Blake Dermott

Profile
- Positions: Centre, OT

Personal information
- Born: September 10, 1961 (age 65) Edmonton, Alberta, Canada
- Listed height: 6 ft 3 in (1.91 m)
- Listed weight: 275 lb (125 kg)

Career information
- High school: Bonnie Doon
- University: Alberta

Career history
- 1983–1996: Edmonton Elks

Awards and highlights
- 2× Grey Cup champion (1987, 1993); 2× CFL West All-Star (1994 1989); University of Alberta Sports Wall of Fame;

= Blake Dermott =

Canadian football player

Blake Dermott (born September 10, 1961) is a Canadian former professional football offensive lineman who played fourteen seasons in the Canadian Football League (CFL) for the Edmonton Elks, and was named the team's Top Lineman in 1988 and 1990 and CFL All-Star in 1989 and 1994. Dermott played in five Grey Cups and was a part of two Grey Cup championship teams in 1987 and 1993. Blake currently sits in 5th place all–time for most games played for the Elks, and was the only player in Elks history to start a game in every position on the Offensive Line.
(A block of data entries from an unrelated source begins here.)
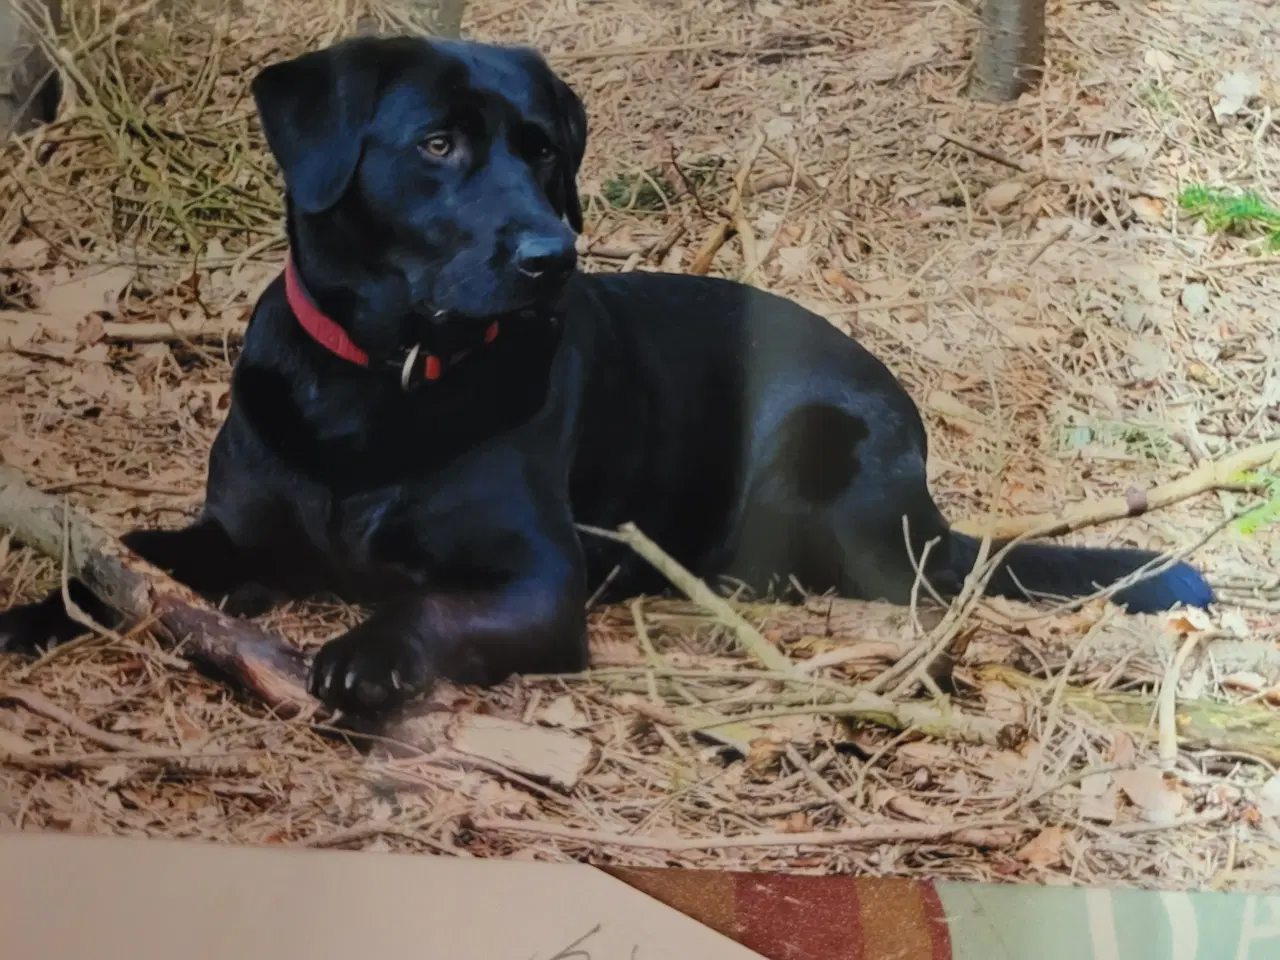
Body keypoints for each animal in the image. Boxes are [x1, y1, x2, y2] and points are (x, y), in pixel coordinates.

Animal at [0, 37, 1213, 716]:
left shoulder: (534, 577)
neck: (379, 388)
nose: (552, 256)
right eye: (436, 145)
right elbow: (116, 568)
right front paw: (24, 619)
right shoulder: (234, 538)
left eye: (545, 150)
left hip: (813, 450)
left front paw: (366, 655)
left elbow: (426, 603)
Dermott played CIS football for the Alberta Golden Bears and won a gold medal at the 1982 CIS Wrestling Championships for the University of Alberta. Dermott was inducted into the University of Alberta Sports Wall of Fame in 2012.

Dermott is currently the "In–Game Analyst" on Edmonton Elks broadcasts for 630 CHED radio.